Page extract:

►

Wednesday, November 12, 2014

God Loves You

So I'm mostly writing this because in Institute tonight they were all like- follow your promptings or else you'll lose the ability to receive them- and I've been feeling the need to write this all day against my better judgement. So here goes nothing! :)

Heavenly Father loves you. Heavenly Father loves all of us. This is something that I have struggled with for years in feeling inadequate and unworthy, even over the smallest of mistakes. When I left the LDS Church a few years ago, it was because I was so incredibly angry, as only eighteen year old's can be. I was angry that God would let my dad die. I was angry because I didn't have anyone I felt I could call a real friend and I felt alone-abandoned by God and by the people around me. How many times have those feelings preceded someone walking away from the Church? I was afraid of the future, and leaving the Church and everything that followed was an act of pure rebellion against everything I had grown up believing, and if I'm honest, that I still believed. While I was gone from the church I made any mistake that I felt I could that wouldn't have permanent effects. This went on for two or three years.

One day, I had a moment of clarity. "What are you doing?" This isn't the life you want. I say that with complete sincerity, because I was even less happy at that time that I was at the beginning of this ordeal. I thought I was happy; the parties were fun, the people were fun, yet at the end of the day all I wanted to do was go home and start the day over. When people would ask me to hang out or go to a party I would try and find a way out of it. I didn't actually enjoy any of it, I just wanted to have friends. I began to think more and more of going back to church, but it was just an idea. I never really seriously considered it. Until one day I did. It was a Sunday, and I was sitting in my room, and I just had the thought maybe I'd go back and try it. So I did.

And it was awful. I felt completely out of place and like I didn't belong there. I was completely focused on myself and how many things I had done wrong and I felt that everyone there was perfect and that I could never be that good again. (These were all my own feelings, no one at church made me feel unwelcome.) So I left at the end of sacrament meeting. But when I got home, I started thinking about how the church used to make me feel. I wanted that feeling again. It used to make me happy, and at peace, and loved; not the feelings of inadequacy that I had just felt. So I made an appointment with my Bishop. That was even worse than going back to church because I had to acknowledge where I was at. But I did. And here's the thing-the whole time I was telling him my life story of the past three years, I was crying. But they were not tears of guilt. It was because I had a feeling of love encompass me that I had not felt in so long. That was what started my long path back to the church. It was that feeling of pure love that brought me back.

◄

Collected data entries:

►

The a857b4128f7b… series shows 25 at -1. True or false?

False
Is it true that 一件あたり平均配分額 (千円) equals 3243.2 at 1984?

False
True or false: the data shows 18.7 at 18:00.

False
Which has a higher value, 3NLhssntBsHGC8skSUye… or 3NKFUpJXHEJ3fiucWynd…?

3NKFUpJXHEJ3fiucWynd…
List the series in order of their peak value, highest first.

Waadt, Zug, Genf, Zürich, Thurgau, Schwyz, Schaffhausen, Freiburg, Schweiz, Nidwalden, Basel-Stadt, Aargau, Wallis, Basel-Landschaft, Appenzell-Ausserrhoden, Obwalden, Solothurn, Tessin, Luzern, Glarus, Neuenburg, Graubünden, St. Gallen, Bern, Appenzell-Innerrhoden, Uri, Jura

◄

Your tasks:
1) Using the post about returning to church, decide whether each statement below agrees with it. For each, answer yes or no and quote the exact words from the post that settle it.
(a) The period of making mistakes away from the church lasted two or three years.
(b) The writer felt that people at church made them unwelcome on the first Sunday back.
(c) The tears shed while talking with the Bishop were tears of guilt.
2) Continue the post about returning to church, starting after its final sentence.

Activity answers:
1)
(a) Yes: "This went on for two or three years."
(b) No: "no one at church made me feel unwelcome."
(c) No: "But they were not tears of guilt."

2)
But here's the twist to the story. It turns out that I have an incredibly addictive personality. So the things that I never really enjoyed doing, and the things that I had just promised to turn my back on, all of a sudden I started to think about them again. I missed the friends I had made, I missed that life. Can you guess where this is going? I had a few relapses where I would make some mistakes and then "repent" and move on. I put repent in quotation marks because one of the things that is required when you repent is to never do it again. Obviously I failed in that particular step. In fact I failed several times, and it is still a struggle for me. So having this addictive personality, and making some major mistakes over and over again, you can guess how I started to see myself.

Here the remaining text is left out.